Federal Judge: Why No Wall Street Execs have been Prosecuted for Fraud during the Financial Crisis
As the financial crisis recedes, one nagging question remains: Why have no high-level executives been prosecuted for fraud in the way Charles Keating was brought to justice after the savings-and-loan debacle in the late 1980s?
After first swatting away the excuses put forward by prosecutors to date, Judge Jed Rakoff of the Federal District Court in Manhattan, has put forward his own answer to this quandry that might not be easy to swallow.
Rakoff argues in an essay in the latest issue of The New York Review of Books that government prosecutors have been leery of bringing Wall Street bosses to trial because high-level government officials might be dragged into the mix.
Rakoff, who has previously made a name for himself as being a thorn in the side of both Wall Street and Washington, said he was not suggesting that the government participated in any fraud.
“But what I am suggesting is that the government was deeply involved, from beginning to end, in helping create the conditions that could lead to such fraud, and that this would give a prudent prosecutor pause in deciding whether to indict a CEO who might, with some justice, claim he was only doing what he fairly believed the government wanted him to do,” Rakoff said.
It was the government that repealed Glass-Steagall, encouraged deregulation and weakened oversight of the watchdog agencies, Rakoff noted.
The Office of Thrift Supervision ran a successful campaign to preempt state regulation for thrift underwriting and then terminated its own mortgage underwriting regulations entirely, he said.

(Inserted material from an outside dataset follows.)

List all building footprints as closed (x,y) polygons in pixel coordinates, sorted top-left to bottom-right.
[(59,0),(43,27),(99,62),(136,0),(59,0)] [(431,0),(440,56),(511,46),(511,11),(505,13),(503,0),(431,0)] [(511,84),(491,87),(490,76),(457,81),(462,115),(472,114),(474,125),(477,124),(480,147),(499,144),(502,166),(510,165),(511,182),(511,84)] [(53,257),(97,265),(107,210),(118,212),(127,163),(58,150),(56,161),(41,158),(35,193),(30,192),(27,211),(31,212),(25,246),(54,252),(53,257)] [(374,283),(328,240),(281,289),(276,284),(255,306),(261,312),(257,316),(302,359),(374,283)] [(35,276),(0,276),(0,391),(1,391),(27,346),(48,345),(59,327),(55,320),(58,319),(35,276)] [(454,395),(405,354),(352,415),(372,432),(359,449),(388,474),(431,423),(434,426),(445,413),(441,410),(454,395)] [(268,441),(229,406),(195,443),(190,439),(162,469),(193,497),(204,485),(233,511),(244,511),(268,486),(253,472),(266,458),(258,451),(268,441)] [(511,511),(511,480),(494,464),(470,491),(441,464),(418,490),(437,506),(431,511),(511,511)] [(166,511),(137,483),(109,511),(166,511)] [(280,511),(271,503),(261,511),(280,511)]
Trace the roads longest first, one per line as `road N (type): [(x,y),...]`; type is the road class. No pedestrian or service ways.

And if mistakes were made and liabilities not disclosed during the “shotgun marriages” of Bank of America with Merrill Lynch and J.P. Morgan with Bear Stearns, was it not partly the government’s fault? he asked.

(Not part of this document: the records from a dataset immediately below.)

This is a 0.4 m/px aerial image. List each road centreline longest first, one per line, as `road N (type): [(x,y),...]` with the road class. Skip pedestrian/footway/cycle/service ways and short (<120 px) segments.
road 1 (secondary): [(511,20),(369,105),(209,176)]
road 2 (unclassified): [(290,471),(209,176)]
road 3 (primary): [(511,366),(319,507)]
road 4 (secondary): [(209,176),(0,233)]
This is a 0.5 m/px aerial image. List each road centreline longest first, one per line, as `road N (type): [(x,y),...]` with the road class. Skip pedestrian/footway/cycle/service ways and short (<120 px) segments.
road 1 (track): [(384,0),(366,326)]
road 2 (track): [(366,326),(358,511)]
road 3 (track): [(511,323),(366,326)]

Another factor which Rakoff calls maybe the most important, is that there has been a shift over the past 30 years from focusing on prosecuting individuals to prosecuting companies.
He said that this practice “has led to some lax and dubious behavior on the part of prosecutors, with deleterious results.”
Companies are happy to enter into deferred prosecution agreements under which they agree to pay fines and accept prophylactic measures.
“But perhaps happiest of all with this trend are the executives or former of the companies who committed the underlying misconduct for they are left untouched,” he said.